Shortly after President Obama nominated her to a lifetime
appointment to the
Supreme Court, I read Judge Sonia Sotomayor's now famous words:

"I would hope that a wise Latina woman with the richness of her
experiences
would more often than not reach a better conclusion than a white
male who
hasn't lived that life."

My initial reaction was strong and direct - perhaps too strong and
too
direct. The sentiment struck me as racist and I said so. Since then,
some
who want to have an open and honest consideration of Judge
Sotomayor's
fitness to serve on the nation's highest court have been critical of
my word
choice.

With these critics who want to have an honest conversation, I agree.
The
word "racist" should not have been applied to Judge Sotomayor as a
person,
even if her words themselves are unacceptable (a fact which both
President
Obama and his Press Secretary, Robert Gibbs, have since admitted).

So it is to her words - the ones quoted above and others - to which
we
should turn, for they show that the issue here is not racial
identity
politics. Sotomayor's words reveal a betrayal of a fundamental
principle of
the American system - that everyone is equal before the law.

The Central Question: Is American Justice No Longer Blindfolded?

The fundamental issue at stake in the Sotomayor discussion or
nomination is
not her background or her gender but an issue that has implications
far
beyond this judge and this nomination: Is judicial impartiality no
longer a
quality we can and should demand from our Supreme Court Justices?

President Obama apparently thinks so. Other presidents, Republican
and
Democrat, have considered race and gender in making judicial
appointments in
the past.
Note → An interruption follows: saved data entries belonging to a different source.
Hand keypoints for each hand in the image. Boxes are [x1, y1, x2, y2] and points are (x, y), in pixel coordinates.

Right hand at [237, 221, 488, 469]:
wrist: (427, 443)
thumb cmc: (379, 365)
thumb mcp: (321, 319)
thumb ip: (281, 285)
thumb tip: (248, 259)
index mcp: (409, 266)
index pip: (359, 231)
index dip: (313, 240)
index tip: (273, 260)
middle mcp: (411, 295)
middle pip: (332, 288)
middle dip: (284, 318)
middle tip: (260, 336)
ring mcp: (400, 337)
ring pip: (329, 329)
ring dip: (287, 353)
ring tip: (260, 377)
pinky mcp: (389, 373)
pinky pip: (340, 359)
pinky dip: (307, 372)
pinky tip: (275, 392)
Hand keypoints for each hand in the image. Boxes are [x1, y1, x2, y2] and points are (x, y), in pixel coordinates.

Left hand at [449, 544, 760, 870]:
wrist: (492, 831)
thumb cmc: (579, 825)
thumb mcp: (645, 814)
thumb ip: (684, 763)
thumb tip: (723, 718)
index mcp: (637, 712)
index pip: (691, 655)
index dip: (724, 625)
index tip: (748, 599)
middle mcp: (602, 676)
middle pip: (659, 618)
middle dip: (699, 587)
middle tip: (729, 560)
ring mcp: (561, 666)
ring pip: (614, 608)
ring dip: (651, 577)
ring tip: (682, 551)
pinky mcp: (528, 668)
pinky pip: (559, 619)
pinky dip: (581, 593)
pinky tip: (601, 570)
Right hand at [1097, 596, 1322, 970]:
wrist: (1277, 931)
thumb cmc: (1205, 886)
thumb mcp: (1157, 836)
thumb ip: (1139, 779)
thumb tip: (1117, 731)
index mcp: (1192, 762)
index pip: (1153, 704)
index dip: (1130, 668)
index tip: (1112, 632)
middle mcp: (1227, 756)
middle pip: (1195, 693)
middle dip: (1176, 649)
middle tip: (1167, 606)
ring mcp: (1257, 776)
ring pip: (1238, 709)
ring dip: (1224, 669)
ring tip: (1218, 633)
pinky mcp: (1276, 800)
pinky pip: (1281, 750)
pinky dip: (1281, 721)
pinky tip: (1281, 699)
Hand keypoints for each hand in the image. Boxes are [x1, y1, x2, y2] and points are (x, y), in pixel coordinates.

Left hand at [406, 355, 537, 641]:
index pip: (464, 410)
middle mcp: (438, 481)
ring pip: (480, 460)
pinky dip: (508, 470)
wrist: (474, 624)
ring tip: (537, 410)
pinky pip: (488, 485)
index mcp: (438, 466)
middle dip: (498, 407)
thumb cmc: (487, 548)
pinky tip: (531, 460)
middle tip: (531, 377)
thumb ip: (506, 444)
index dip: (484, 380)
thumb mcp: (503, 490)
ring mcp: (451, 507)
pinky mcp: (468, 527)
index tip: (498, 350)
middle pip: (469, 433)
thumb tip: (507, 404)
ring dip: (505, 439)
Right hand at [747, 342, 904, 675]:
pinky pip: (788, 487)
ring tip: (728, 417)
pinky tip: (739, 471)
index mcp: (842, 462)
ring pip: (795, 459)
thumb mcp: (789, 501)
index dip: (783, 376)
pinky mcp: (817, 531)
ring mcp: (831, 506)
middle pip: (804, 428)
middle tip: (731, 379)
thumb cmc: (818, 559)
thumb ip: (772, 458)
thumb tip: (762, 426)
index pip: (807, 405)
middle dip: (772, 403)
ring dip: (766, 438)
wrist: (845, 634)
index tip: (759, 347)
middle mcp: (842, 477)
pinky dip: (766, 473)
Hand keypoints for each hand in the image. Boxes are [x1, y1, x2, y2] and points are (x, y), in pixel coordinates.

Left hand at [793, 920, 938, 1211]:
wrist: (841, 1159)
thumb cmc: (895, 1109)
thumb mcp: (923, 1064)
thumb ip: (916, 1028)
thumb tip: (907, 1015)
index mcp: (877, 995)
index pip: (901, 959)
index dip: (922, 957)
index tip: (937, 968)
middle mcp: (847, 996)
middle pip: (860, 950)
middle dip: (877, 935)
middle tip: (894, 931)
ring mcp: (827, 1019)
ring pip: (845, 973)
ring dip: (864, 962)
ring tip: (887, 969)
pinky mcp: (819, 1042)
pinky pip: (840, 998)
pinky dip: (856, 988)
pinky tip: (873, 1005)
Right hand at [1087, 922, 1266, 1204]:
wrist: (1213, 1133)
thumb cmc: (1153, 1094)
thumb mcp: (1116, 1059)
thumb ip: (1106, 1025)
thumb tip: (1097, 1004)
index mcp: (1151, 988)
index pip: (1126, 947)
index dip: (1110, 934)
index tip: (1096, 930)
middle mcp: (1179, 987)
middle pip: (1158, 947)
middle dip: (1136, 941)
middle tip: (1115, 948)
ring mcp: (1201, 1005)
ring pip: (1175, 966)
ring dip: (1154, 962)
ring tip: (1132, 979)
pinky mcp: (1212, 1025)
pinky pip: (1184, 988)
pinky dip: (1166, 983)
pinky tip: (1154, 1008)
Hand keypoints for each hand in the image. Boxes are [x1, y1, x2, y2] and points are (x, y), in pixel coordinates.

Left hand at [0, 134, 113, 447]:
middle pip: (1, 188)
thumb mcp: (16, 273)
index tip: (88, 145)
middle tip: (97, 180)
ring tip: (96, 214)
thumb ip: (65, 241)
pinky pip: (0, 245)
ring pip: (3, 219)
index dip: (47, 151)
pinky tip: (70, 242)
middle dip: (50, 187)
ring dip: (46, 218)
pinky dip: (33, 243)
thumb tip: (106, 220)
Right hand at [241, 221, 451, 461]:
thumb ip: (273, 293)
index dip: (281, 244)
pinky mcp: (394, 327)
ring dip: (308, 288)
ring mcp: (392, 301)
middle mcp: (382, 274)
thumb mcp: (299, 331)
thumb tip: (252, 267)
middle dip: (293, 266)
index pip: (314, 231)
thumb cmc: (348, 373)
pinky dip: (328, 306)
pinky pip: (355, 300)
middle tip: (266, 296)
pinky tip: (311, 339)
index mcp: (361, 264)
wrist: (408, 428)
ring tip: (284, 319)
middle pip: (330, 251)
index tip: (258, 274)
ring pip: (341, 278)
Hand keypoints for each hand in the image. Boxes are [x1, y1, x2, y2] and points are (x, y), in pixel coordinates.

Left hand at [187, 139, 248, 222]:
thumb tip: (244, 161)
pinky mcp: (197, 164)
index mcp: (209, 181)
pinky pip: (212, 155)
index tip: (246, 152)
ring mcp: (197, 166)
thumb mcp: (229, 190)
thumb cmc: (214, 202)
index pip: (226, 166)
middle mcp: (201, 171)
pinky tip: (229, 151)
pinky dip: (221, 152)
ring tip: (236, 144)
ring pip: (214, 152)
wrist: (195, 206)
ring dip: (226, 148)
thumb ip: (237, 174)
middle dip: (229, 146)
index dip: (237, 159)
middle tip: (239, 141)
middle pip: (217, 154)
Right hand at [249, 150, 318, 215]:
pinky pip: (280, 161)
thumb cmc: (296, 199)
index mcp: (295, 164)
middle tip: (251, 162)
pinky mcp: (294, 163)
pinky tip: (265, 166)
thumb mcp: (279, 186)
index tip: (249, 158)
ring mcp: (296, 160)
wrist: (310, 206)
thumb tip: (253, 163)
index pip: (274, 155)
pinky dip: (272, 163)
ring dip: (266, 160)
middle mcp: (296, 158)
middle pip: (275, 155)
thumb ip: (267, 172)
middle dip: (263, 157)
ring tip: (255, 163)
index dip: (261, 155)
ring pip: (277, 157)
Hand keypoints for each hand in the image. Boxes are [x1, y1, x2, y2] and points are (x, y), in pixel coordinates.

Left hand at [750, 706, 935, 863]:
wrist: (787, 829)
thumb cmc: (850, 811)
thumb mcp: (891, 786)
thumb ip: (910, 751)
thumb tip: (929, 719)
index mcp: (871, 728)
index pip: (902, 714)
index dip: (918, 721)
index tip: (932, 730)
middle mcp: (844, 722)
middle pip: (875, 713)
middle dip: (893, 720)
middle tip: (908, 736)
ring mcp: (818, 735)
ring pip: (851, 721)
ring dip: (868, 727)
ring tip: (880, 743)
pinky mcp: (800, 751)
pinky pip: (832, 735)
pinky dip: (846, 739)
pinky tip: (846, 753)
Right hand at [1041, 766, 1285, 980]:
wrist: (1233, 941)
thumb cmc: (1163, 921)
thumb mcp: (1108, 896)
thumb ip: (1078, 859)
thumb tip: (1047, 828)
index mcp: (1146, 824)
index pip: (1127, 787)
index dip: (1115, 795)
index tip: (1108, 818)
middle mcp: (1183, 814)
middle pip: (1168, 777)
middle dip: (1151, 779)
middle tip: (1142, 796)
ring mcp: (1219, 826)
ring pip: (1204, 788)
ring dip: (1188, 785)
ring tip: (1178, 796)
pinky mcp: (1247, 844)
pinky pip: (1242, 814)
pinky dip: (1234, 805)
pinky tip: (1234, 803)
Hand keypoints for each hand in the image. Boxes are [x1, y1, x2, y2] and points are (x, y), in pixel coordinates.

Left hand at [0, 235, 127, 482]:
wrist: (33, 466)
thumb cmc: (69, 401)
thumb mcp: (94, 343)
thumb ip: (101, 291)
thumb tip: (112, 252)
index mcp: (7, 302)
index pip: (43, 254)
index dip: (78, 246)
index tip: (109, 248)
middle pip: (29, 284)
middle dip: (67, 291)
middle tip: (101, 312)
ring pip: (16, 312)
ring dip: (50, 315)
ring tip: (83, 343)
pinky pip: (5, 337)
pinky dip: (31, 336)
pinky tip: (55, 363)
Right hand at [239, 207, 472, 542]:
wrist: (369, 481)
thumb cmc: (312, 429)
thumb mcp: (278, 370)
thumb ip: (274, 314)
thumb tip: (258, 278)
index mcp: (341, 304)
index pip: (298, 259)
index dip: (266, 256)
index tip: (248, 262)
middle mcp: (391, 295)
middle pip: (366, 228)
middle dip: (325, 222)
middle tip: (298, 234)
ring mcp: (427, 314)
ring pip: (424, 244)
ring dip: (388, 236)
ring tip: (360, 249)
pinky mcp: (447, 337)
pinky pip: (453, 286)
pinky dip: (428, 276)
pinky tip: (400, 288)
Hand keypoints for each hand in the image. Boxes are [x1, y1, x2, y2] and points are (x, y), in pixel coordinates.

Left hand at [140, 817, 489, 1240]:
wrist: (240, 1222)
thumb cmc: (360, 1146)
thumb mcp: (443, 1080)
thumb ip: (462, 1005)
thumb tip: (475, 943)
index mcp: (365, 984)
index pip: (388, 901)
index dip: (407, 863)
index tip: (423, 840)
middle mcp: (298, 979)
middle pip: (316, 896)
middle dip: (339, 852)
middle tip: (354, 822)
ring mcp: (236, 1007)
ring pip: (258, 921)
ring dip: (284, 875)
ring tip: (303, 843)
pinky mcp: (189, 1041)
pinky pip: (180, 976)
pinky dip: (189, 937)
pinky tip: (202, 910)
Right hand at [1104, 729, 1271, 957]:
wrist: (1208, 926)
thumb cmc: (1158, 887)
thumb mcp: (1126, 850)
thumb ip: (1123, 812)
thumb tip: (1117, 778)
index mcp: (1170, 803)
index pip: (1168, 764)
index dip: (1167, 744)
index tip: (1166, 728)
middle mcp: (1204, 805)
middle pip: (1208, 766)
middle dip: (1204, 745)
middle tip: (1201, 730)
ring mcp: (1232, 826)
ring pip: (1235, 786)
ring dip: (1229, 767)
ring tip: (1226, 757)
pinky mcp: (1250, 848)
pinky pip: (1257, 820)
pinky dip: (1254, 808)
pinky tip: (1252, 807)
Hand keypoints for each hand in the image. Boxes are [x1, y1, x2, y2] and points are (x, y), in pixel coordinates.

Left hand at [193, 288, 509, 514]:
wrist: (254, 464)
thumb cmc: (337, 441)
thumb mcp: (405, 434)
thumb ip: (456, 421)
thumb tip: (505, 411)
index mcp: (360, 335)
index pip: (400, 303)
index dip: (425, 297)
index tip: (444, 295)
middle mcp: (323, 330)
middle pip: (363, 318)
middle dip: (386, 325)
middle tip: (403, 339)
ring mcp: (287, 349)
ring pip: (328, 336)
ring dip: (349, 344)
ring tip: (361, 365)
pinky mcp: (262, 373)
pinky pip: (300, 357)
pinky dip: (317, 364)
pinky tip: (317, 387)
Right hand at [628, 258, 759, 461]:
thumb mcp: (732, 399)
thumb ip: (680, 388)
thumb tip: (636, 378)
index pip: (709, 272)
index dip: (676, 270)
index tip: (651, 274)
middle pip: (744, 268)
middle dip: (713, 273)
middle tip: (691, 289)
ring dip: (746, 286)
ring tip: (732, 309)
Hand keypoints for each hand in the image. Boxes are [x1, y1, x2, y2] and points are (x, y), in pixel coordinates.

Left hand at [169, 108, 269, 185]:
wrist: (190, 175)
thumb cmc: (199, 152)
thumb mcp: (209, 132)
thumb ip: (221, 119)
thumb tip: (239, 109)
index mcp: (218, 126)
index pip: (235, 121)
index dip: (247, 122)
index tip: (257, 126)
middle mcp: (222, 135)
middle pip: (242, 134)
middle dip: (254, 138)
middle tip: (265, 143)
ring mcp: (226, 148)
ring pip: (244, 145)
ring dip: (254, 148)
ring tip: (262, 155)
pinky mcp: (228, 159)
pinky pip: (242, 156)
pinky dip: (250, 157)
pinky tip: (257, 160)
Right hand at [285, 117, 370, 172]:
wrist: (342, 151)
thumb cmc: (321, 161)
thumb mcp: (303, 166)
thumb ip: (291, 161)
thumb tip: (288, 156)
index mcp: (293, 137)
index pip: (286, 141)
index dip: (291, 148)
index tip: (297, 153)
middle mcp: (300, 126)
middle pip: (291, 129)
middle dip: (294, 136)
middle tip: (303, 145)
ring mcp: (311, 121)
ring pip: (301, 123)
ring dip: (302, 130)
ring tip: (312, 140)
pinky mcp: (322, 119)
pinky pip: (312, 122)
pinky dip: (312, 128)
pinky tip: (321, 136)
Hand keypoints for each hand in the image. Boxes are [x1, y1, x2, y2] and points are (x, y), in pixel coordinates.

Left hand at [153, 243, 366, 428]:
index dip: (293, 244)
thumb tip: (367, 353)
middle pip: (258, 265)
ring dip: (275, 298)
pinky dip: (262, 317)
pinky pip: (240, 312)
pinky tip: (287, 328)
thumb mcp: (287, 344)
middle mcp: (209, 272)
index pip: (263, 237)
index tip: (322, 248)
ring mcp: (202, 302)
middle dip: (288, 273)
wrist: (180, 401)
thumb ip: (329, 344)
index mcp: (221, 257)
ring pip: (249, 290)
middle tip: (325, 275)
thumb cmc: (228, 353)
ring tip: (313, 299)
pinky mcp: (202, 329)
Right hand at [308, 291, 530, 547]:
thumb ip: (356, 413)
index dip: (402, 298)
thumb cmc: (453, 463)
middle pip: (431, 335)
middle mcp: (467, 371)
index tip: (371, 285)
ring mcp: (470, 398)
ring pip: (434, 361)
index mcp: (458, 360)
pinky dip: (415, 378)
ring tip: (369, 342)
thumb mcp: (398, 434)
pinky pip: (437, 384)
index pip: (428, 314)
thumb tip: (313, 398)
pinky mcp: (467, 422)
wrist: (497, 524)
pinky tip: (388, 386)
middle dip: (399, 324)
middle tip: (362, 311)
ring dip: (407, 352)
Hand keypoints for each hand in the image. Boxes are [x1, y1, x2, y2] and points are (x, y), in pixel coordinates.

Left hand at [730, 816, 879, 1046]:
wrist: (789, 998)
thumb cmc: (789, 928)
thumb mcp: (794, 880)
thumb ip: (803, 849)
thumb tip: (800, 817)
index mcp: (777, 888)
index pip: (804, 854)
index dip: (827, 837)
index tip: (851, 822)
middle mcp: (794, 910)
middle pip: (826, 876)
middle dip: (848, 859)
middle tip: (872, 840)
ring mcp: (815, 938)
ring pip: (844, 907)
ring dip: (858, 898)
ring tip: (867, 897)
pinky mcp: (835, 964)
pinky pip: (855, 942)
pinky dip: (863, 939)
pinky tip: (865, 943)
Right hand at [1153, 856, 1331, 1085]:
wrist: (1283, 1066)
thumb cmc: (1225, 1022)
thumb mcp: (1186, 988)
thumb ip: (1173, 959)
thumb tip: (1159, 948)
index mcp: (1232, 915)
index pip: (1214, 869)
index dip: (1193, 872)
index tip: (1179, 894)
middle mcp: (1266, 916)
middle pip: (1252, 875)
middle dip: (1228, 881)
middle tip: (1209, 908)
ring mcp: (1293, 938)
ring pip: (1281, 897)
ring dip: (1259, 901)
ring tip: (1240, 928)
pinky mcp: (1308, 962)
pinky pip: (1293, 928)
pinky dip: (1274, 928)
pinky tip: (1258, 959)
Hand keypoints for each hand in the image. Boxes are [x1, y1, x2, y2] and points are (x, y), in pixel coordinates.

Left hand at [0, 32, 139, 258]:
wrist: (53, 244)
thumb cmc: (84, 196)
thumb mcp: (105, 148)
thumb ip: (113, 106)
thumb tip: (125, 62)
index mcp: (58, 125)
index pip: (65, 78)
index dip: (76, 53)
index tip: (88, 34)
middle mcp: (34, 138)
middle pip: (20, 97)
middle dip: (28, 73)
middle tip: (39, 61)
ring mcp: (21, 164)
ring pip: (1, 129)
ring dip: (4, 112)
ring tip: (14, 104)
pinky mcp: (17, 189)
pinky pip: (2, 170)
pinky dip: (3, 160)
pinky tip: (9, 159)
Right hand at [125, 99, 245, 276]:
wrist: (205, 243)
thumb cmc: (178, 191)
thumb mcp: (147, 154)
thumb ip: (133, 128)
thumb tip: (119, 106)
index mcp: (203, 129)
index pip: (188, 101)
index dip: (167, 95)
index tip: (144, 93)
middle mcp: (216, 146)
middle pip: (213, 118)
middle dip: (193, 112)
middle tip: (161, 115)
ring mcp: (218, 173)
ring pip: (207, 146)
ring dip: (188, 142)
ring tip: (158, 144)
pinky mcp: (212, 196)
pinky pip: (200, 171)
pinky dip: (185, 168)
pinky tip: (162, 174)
But none have explicitly advocated the notion that judges
should
substitute their personal experiences for impartiality in deciding
cases.
And certainly none have asserted that their ethnicity, race or
gender would
make them a better judge over a judge from a different background.

Here is how President Obama explained his criteria for appointing
judges
earlier this year:

"We need somebody who's got the heart, the empathy, to recognize
what it's
like to be a young teenage mom, the empathy to understand what it's
like to
be poor or African-American or gay or disabled or old - and that's
the
criterion by which I'll be selecting my judges."